All pictures must be left out as you transcribe the lines from the first line of the data to the line containing "4: (129, 101, 1.23)", both included.

[Saved data entries]
__________________________________________________

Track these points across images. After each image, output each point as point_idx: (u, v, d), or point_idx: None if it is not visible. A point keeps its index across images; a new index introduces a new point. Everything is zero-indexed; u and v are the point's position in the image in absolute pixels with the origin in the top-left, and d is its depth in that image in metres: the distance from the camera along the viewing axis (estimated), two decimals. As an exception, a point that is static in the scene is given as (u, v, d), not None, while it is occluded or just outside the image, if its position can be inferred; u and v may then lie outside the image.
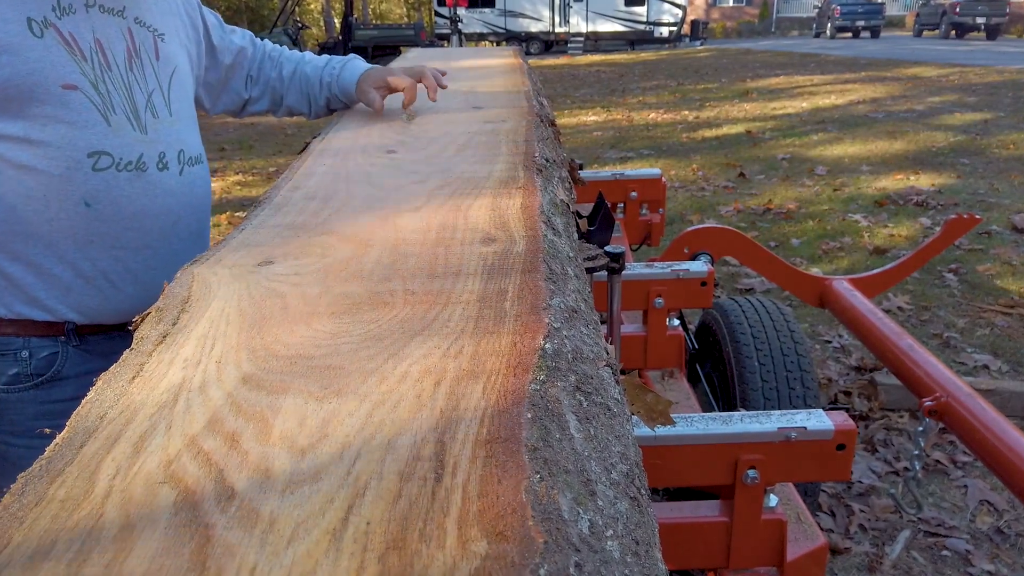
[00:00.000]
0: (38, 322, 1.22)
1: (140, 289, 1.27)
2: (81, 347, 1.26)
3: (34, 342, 1.23)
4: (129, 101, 1.23)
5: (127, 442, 0.53)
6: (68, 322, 1.24)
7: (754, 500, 1.23)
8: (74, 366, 1.26)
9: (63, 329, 1.24)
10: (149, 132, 1.25)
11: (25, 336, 1.22)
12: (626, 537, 0.49)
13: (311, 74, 1.66)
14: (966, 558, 2.29)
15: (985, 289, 4.15)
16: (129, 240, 1.24)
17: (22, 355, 1.22)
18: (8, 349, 1.22)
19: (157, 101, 1.29)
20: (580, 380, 0.62)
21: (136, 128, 1.23)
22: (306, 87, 1.66)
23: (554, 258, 0.82)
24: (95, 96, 1.18)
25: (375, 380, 0.59)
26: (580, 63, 21.65)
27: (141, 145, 1.24)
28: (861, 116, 9.70)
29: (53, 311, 1.22)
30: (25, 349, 1.22)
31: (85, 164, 1.17)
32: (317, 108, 1.70)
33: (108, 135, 1.19)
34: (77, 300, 1.23)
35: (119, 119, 1.21)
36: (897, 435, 2.91)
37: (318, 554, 0.42)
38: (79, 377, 1.26)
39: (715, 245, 2.68)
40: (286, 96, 1.66)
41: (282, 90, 1.65)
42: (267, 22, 27.06)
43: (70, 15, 1.16)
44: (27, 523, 0.46)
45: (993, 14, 24.02)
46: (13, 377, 1.23)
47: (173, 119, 1.31)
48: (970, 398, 1.88)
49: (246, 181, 7.66)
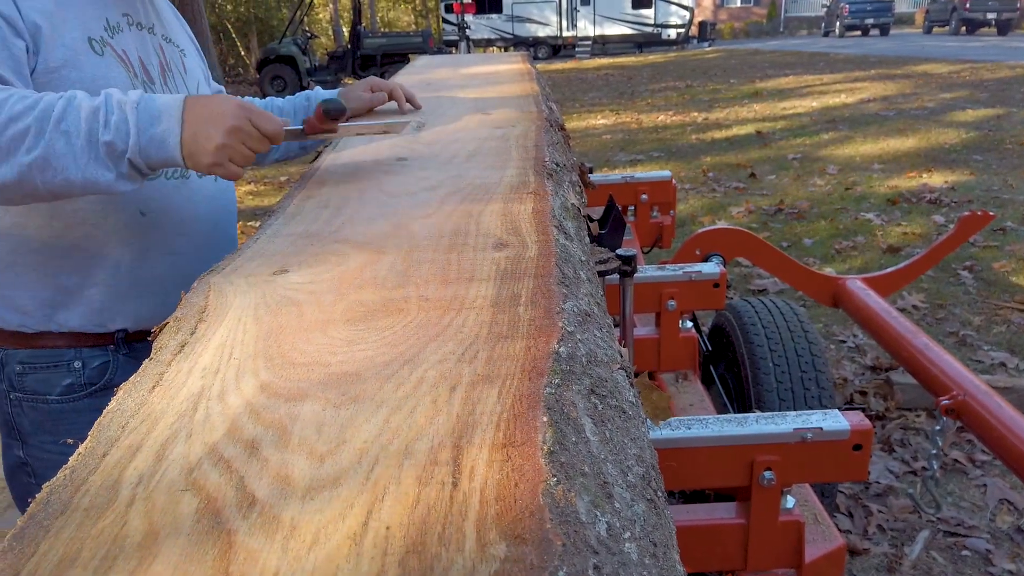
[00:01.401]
0: (89, 333, 1.25)
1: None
2: (130, 355, 1.29)
3: (85, 352, 1.26)
4: None
5: (149, 451, 0.53)
6: (119, 331, 1.27)
7: (771, 501, 1.22)
8: (124, 374, 1.26)
9: (113, 338, 1.27)
10: None
11: (76, 347, 1.25)
12: (644, 539, 0.50)
13: (283, 105, 1.65)
14: (987, 558, 2.27)
15: (1001, 286, 4.12)
16: (180, 245, 1.29)
17: (75, 366, 1.26)
18: (61, 360, 1.25)
19: None
20: (595, 383, 0.62)
21: None
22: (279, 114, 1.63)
23: (566, 262, 0.83)
24: None
25: (391, 386, 0.59)
26: (588, 67, 21.66)
27: None
28: (872, 114, 9.66)
29: (106, 323, 1.25)
30: (78, 360, 1.26)
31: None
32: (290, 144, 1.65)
33: None
34: (133, 308, 1.26)
35: None
36: (914, 434, 2.89)
37: (339, 559, 0.42)
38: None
39: (727, 246, 2.67)
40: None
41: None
42: (276, 32, 27.24)
43: (119, 33, 1.23)
44: (53, 532, 0.46)
45: (1004, 9, 23.84)
46: (67, 387, 1.26)
47: None
48: (987, 396, 1.86)
49: (258, 191, 7.70)
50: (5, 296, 1.24)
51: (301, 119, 1.60)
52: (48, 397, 1.26)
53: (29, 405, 1.27)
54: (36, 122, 1.00)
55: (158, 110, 1.06)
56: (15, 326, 1.24)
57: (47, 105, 1.02)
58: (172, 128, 1.06)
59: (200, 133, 1.06)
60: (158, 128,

__________________________________________________

ANSWER SECTION:
Track these points across images. After each image, output each point as point_idx: (u, v, d), or point_idx: None if it is not visible. A point keeps its index across images; a new index introduces a new point. Everything is zero-indexed; u and v are the point's position in the image in absolute pixels with the origin in the top-left, and d is its depth in that image in metres: the distance from the camera along the viewing axis (estimated), two decimals. As an exception, a point that is static in the scene is given as (u, v, d), not None, while it is occluded or just outside the image, if its position can be inferred; u and v may then lie outside the image.
[00:00.000]
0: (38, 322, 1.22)
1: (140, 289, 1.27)
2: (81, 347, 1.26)
3: (34, 342, 1.23)
4: (129, 101, 1.23)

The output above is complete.